Statewide, 16 schools failed to make adequate yearly progress for the fourth time. Most are elementary schools, like Carson City's Empire, and 13 of those are in the Clark County School District. The other two are in Yerington and Elko.
Of 608 elementary, middle and high schools in the state, 285 made adequate yearly progress. The other 323 schools are in various stages of "needs improvement."
Part of the problem of making adequate yearly progress each year is that the students being tested keep changing. The other challenge is that new students keep coming in.
Third- and fifth-graders are tested annually in math and English-language arts. The school targets that group's needs the next year, when a new group of students with different profiles is being tested. Also, if a student comes into the third grade and doesn't speak English, no amount of preparation can change the facts, said Empire Principal Pat Carpenter.

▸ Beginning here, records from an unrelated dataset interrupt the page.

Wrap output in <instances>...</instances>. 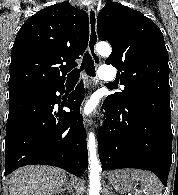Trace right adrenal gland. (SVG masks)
<instances>
[{"label":"right adrenal gland","mask_w":178,"mask_h":195,"mask_svg":"<svg viewBox=\"0 0 178 195\" xmlns=\"http://www.w3.org/2000/svg\"><path fill=\"white\" fill-rule=\"evenodd\" d=\"M67 190V192L71 191L70 183L68 182V179H66L65 186L60 190L62 193H64Z\"/></svg>","instance_id":"2a0ac1e0"}]
</instances>
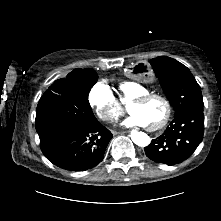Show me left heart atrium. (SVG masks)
Returning a JSON list of instances; mask_svg holds the SVG:
<instances>
[{
  "mask_svg": "<svg viewBox=\"0 0 221 221\" xmlns=\"http://www.w3.org/2000/svg\"><path fill=\"white\" fill-rule=\"evenodd\" d=\"M123 124L126 126H146L145 121L136 114H131Z\"/></svg>",
  "mask_w": 221,
  "mask_h": 221,
  "instance_id": "obj_1",
  "label": "left heart atrium"
}]
</instances>
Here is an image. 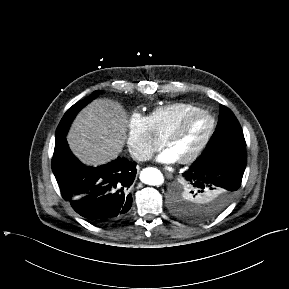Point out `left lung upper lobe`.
<instances>
[{
	"mask_svg": "<svg viewBox=\"0 0 289 289\" xmlns=\"http://www.w3.org/2000/svg\"><path fill=\"white\" fill-rule=\"evenodd\" d=\"M236 147H246L243 131L235 115L227 107L220 105L216 130L201 156ZM180 185V188L174 193L171 206L177 217L194 222L215 217L207 211L209 206L208 197L189 186L186 181H183Z\"/></svg>",
	"mask_w": 289,
	"mask_h": 289,
	"instance_id": "1",
	"label": "left lung upper lobe"
}]
</instances>
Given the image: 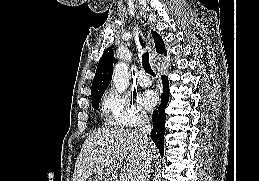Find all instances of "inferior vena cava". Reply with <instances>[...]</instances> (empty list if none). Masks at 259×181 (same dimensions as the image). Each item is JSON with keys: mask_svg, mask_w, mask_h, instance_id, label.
I'll return each mask as SVG.
<instances>
[{"mask_svg": "<svg viewBox=\"0 0 259 181\" xmlns=\"http://www.w3.org/2000/svg\"><path fill=\"white\" fill-rule=\"evenodd\" d=\"M151 130L152 128L148 117L142 116L138 121V132L143 143V161L136 177V181H148L149 179L152 157L149 152L151 141L148 136L150 135Z\"/></svg>", "mask_w": 259, "mask_h": 181, "instance_id": "1", "label": "inferior vena cava"}]
</instances>
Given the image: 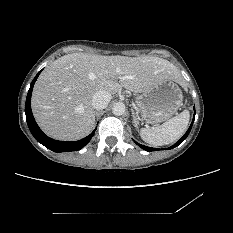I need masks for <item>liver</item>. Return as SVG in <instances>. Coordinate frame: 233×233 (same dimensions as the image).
<instances>
[{
    "instance_id": "obj_1",
    "label": "liver",
    "mask_w": 233,
    "mask_h": 233,
    "mask_svg": "<svg viewBox=\"0 0 233 233\" xmlns=\"http://www.w3.org/2000/svg\"><path fill=\"white\" fill-rule=\"evenodd\" d=\"M168 80L180 83L179 70L159 57L67 54L39 76L32 93V111L48 136L79 140L94 128V93L105 90L116 94L122 87L143 93Z\"/></svg>"
}]
</instances>
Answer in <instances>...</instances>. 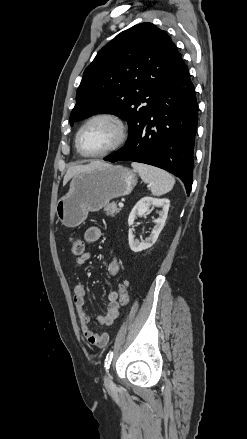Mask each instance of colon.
I'll return each instance as SVG.
<instances>
[{
	"mask_svg": "<svg viewBox=\"0 0 247 439\" xmlns=\"http://www.w3.org/2000/svg\"><path fill=\"white\" fill-rule=\"evenodd\" d=\"M85 244L84 241L80 238H75L72 241L71 252L74 256H81L84 253ZM129 285L124 282L119 285V306H126L129 301Z\"/></svg>",
	"mask_w": 247,
	"mask_h": 439,
	"instance_id": "colon-1",
	"label": "colon"
}]
</instances>
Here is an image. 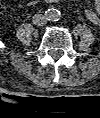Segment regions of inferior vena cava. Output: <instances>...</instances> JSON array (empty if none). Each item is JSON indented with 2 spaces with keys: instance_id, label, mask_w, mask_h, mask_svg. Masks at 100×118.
Listing matches in <instances>:
<instances>
[{
  "instance_id": "1",
  "label": "inferior vena cava",
  "mask_w": 100,
  "mask_h": 118,
  "mask_svg": "<svg viewBox=\"0 0 100 118\" xmlns=\"http://www.w3.org/2000/svg\"><path fill=\"white\" fill-rule=\"evenodd\" d=\"M47 17L45 15L42 14H35L33 16V23L37 26H44L47 24Z\"/></svg>"
}]
</instances>
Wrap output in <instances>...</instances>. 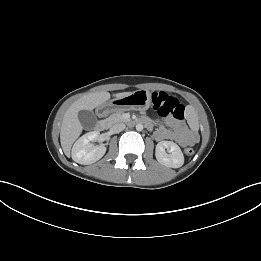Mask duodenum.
<instances>
[{
	"mask_svg": "<svg viewBox=\"0 0 261 261\" xmlns=\"http://www.w3.org/2000/svg\"><path fill=\"white\" fill-rule=\"evenodd\" d=\"M110 106H102L100 109H99V113L100 114H104L106 112H108L110 110ZM96 130L98 131H102L106 128V123L103 121V120H100L98 121V123L96 124Z\"/></svg>",
	"mask_w": 261,
	"mask_h": 261,
	"instance_id": "410a0bca",
	"label": "duodenum"
}]
</instances>
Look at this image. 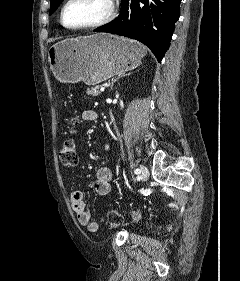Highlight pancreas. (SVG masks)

"We're always optimistic," said Carpenter. "That's part of us who we are. We're always optimistic. We're always working very hard and always trying our very best and working with new programs."
But Empire, the district's only school of 10 to fail to make adequate yearly progress for the fourth year, will be dealing with the consequences.
A committee of state officials and educators will visit Empire this fall. Its recommendations will be specifically geared toward reaching adequate yearly progress. The district will be required to implement those recommendations.
Carpenter said some of her staff have been training through the summer for the challenges of making adequate yearly progress in 2005-06.
Many of the school's goals are long-term and aren't readily testable, like its new pre=school program. The successes of that program will appear when those students take criterion-reference tests in third grade.
"As with anything, change takes time," Carpenter said. "It takes time if it's going to be meaningful. Changes that are happening overnight are not usually long-lasting."